逃难的男子埋完子,埋完妻,最终自己无人可埋。
富贵之家匆匆逃亡,丢下了苍老憔悴的老妾,在路边的白骨旁嚎啕。
土匪冲下山劫掠。但是这群土匪却比他们要劫掠的人更瘦弱。
伴随着饥荒的瘟疫在那些荒芜的村里传播,传不到城镇,就悄然消失了。概因这些破败的荒村里,再没有一个活人了。
她一辈子耿直的父母忠于这个灰朽衰败的王朝,直到死于流放。渡儿却厌恶着毁掉了她一切的灰沉沉的天空。
这个女孩子虽然诙谐笑眼对人,却实在是一个最激烈的人。
就如她的文里,嬉笑怒骂,却总是透着彻骨的讽刺。
她恨这个黯淡的世界。
所以,拿着推荐信,幸运的靠着林若山的这份情面,活到义军攻破城门的她,拉着板车上已经死去的老仆人,毫不犹豫地以一介女流之身,在那些被朝廷称作“反贼”的人开仓放粮给穷人而正苦恼于清点记录的时候,站了起来,说:你们需要识文断字的人?我就是。
话说出口了,也就平静下来了。
渡儿擦擦朋友的眼泪,温声道:“黛玉,你不是胆小鬼,我才是。我害怕这个世界。我害怕人间。所以,我不要笔了。我要剑,要拿得起的武器。要一群凶神恶煞的同伴。”
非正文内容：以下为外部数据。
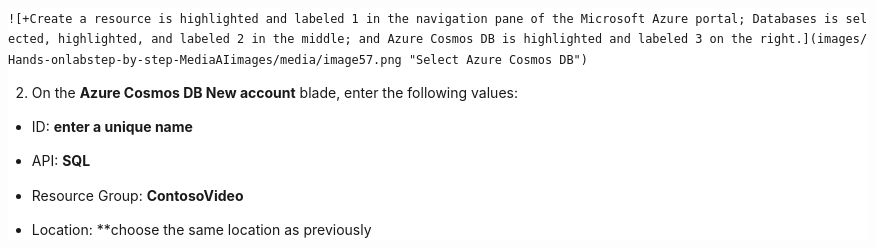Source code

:     ![+Create a resource is highlighted and labeled 1 in the navigation pane of the Microsoft Azure portal; Databases is selected, highlighted, and labeled 2 in the middle; and Azure Cosmos DB is highlighted and labeled 3 on the right.](images/Hands-onlabstep-by-step-MediaAIimages/media/image57.png "Select Azure Cosmos DB")

2.  On the **Azure Cosmos DB New account** blade, enter the following values:

- ID: **enter a unique name**

- API: **SQL**

- Resource Group: **ContosoVideo**

- Location: **choose the same location as previously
林黛玉终于忍不住伏案大哭,哽咽道:“我知道的我知道的”
天下无路寻自由,那么,人们便只能自己流血流汗,劈山造路罢。
只是,她推心置腹,生死相交的朋友从来不多。
三姐唱着山歌,远遁在漓江的烟波里。把她远远抛在人间。
与她文章结交,爱笑爱跳的渡儿不再拿笔了。要从此走入金戈铁马去。
即使是喜散不喜聚如她,也害怕,从此后,渡儿一去不复返。和三姐一样,再也走不回她的世界。
过了一会,渡儿听见林妹妹带着鼻音问她:“那边他们,他们待你好吗??”
“好。一切都好。义军中虽然也有人说女子不该担任职务,首领他们却力排众议,说都是反抗□□的兄弟姊妹,何必男男女女,尊尊卑卑分的这么清楚。”
林黛玉沉默了片刻,喃喃:“这样就好。这样就好。”
她没敢问渡儿过两天什么时候走。
她知道,渡儿这一去,她们能再次旧友重逢的机会,刀剑无眼,不知道要到什么年月了。